At the core of Simon Denny’s show “Disruptive Berlin” at Galerie Buchholz, Berlin, are a series of sculptural works that respond to the city’s newfound identity as a hub for emergent technology companies. Works such as Berlin Startup Case Mod: Sociomantic (2014) and Berlin Startup Case Mod: EyeEm(2014) appear as an assemblage of emblazoned computer hardware, accessorized with USB sticks and printed fascias. In these and in other works, flatscreens become shelves and computer packaging materials become plinths; the technology here seems to fold into its own promotional rhetoric and an overcooked sense of its own futurity.

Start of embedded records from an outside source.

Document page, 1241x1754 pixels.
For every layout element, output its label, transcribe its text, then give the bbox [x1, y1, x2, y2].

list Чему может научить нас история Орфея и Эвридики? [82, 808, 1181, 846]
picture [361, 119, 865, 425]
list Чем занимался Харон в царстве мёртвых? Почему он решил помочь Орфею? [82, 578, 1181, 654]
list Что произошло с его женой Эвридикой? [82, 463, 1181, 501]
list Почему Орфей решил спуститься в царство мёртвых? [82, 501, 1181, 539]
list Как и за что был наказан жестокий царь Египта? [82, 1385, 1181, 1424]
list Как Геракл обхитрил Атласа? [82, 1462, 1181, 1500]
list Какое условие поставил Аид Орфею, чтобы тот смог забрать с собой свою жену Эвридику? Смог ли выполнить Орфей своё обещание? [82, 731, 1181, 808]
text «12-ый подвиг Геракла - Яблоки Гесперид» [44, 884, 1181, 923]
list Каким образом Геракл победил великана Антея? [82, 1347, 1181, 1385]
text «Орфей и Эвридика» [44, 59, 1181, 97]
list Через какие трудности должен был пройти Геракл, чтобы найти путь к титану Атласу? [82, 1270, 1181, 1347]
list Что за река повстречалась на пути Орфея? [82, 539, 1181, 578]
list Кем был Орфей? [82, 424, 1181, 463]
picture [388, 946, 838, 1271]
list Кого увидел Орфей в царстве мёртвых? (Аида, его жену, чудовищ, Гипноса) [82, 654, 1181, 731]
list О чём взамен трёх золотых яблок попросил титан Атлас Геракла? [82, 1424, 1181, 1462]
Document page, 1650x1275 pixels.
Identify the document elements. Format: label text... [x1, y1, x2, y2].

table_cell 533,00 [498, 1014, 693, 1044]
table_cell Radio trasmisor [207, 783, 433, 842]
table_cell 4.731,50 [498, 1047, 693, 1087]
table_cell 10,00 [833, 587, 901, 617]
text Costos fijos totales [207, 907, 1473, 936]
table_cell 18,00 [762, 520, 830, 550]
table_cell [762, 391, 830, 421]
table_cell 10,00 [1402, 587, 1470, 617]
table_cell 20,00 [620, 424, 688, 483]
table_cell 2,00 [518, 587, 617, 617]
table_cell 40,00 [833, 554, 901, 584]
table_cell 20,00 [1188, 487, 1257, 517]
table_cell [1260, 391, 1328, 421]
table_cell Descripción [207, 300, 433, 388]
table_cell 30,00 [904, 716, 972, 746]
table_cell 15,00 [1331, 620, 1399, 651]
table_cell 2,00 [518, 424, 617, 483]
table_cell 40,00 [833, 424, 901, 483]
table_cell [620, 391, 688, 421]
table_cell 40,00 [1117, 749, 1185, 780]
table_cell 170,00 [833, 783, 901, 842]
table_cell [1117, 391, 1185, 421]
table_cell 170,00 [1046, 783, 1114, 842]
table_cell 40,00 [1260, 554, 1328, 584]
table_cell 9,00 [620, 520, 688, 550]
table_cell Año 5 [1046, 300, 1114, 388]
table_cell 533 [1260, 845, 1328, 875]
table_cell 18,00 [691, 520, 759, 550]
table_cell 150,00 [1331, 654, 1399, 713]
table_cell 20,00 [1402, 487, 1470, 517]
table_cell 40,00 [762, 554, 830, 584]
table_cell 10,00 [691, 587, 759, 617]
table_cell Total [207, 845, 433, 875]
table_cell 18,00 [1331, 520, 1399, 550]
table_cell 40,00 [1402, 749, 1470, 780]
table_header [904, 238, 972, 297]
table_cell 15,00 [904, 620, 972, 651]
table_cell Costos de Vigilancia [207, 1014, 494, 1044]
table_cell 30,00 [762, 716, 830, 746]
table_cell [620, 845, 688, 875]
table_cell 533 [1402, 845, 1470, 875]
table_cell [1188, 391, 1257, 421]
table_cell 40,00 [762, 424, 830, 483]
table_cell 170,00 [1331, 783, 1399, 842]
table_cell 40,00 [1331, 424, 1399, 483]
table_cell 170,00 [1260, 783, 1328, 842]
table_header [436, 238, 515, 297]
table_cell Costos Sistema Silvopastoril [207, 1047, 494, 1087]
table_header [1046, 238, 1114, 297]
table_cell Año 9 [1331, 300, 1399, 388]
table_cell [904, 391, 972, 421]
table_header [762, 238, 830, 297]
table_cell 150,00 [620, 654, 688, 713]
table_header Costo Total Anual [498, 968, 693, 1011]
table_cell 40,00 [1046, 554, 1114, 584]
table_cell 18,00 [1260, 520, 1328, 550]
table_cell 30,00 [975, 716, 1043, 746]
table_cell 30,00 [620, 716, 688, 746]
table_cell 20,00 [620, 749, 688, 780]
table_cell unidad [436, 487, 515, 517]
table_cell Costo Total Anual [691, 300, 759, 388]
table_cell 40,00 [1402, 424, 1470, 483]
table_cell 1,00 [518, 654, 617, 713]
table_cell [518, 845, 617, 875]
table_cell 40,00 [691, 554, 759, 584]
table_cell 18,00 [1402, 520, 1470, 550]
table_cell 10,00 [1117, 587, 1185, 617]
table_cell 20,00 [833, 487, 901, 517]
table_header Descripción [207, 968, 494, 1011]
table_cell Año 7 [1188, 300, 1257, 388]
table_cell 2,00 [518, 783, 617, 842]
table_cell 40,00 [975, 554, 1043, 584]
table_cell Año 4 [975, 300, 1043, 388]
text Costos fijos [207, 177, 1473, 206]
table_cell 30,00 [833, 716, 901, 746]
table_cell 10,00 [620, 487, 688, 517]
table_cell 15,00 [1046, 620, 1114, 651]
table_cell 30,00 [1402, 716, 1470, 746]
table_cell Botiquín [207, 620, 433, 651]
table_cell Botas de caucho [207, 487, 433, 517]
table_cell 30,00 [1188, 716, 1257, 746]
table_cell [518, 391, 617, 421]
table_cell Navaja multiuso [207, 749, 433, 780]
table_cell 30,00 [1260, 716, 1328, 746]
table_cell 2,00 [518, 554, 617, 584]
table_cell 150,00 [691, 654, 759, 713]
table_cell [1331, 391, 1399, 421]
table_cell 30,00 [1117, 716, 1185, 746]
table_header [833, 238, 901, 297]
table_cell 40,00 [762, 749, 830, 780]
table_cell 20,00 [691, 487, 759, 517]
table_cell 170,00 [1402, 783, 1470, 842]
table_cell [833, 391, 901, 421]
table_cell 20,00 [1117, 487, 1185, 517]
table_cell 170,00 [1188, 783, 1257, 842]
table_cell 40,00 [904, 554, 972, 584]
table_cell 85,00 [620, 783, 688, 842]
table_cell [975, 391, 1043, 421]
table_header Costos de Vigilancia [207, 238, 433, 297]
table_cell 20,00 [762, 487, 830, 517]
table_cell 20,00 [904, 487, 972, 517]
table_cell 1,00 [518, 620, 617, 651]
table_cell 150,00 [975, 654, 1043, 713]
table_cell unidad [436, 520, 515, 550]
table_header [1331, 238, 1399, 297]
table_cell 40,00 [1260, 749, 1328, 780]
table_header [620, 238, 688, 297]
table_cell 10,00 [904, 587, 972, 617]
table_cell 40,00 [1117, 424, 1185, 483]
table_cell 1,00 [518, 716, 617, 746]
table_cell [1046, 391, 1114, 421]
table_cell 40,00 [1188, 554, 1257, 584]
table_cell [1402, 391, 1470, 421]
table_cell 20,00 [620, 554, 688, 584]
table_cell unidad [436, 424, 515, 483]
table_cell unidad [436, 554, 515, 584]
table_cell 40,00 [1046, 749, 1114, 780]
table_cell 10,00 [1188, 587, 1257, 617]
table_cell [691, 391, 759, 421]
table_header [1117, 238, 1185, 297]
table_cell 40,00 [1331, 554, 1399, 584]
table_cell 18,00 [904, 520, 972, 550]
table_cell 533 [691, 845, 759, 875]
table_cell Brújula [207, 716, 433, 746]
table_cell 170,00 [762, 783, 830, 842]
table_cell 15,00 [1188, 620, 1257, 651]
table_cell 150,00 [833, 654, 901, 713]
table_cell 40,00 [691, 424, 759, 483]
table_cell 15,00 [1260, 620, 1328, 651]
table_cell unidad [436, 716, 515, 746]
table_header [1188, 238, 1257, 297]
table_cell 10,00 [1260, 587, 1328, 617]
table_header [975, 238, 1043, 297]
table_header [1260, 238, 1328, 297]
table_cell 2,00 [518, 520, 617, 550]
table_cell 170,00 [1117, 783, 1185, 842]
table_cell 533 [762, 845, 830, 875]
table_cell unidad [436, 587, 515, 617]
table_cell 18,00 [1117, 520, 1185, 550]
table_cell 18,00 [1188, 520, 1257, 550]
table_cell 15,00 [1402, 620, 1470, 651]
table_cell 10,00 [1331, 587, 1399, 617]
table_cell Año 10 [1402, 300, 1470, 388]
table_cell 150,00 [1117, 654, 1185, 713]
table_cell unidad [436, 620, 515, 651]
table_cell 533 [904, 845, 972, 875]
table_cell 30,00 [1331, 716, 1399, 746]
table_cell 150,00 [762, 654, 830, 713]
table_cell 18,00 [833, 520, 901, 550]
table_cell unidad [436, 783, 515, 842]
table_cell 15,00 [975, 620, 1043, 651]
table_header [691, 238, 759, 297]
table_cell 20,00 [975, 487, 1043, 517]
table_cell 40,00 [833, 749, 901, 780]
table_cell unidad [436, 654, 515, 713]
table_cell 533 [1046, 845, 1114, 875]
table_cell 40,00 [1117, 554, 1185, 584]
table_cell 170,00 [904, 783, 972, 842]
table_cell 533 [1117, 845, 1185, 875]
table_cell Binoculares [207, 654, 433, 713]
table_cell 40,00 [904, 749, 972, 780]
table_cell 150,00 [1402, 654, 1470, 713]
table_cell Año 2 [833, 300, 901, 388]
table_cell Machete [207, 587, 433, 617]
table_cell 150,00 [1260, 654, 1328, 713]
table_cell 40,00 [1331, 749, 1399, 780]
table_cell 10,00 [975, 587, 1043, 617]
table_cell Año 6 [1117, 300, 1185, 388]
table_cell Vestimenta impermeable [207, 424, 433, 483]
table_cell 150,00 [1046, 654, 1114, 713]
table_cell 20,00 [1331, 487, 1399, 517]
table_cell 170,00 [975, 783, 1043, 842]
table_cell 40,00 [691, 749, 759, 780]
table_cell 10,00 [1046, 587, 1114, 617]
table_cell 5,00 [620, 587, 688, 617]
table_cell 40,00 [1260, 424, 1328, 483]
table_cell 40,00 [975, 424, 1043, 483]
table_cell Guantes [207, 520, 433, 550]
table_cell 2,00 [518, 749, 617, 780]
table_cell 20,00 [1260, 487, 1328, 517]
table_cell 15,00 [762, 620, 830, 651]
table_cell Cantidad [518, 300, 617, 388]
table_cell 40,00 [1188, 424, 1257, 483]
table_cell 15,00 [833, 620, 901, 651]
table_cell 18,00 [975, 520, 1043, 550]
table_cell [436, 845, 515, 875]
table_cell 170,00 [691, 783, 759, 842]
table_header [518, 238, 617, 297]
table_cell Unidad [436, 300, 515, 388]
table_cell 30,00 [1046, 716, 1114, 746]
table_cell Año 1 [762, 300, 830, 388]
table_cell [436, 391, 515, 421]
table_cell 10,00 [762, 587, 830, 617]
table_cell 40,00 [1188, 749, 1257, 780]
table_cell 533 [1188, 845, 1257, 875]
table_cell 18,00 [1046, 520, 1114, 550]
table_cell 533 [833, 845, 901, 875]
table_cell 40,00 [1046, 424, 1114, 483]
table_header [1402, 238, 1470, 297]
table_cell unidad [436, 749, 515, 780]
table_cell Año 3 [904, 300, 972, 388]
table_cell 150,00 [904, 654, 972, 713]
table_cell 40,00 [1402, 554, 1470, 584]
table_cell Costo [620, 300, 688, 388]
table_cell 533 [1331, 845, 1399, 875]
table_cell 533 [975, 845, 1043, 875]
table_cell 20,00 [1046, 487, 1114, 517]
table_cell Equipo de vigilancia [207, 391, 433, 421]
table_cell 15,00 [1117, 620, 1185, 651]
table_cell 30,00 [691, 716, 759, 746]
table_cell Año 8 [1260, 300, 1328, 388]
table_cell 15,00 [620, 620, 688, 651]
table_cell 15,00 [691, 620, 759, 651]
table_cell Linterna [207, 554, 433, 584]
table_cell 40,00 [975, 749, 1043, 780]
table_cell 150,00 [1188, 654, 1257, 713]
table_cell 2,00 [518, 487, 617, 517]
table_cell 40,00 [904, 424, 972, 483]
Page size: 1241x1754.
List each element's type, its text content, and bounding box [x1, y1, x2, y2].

Denny describes the work as a series of subjective portraits of specific hot-tipped startup companies and specialist events such as TechCrunch, and Hy! Berlin, aimed at accelerating new business investment for startups in the city. Together, the sculptures in “Disruptive Berlin” presents a noisy scene of competing forces, all pitching their own pre-loaded zeitgeist of a tech-modulated world soon to come. This sense of zeitgeist is also retro-activated through works in the exhibition such as Disruptive Legacy Model: Apple IIe (2014) that utilize older technologies (an early model of an Apple home computer), and others such as the Axel Springer Unternehmensarchiv investment kiosk (2014) that draw on specific narratives of commercial breakthroughs that have consequently shaped the cultural interface of computer technology in recent years. (Matt Packer)

Simon Denny’s exhibition “Disruptive Berlin” at Galerie Buchholz, Berlin, runs through March 15.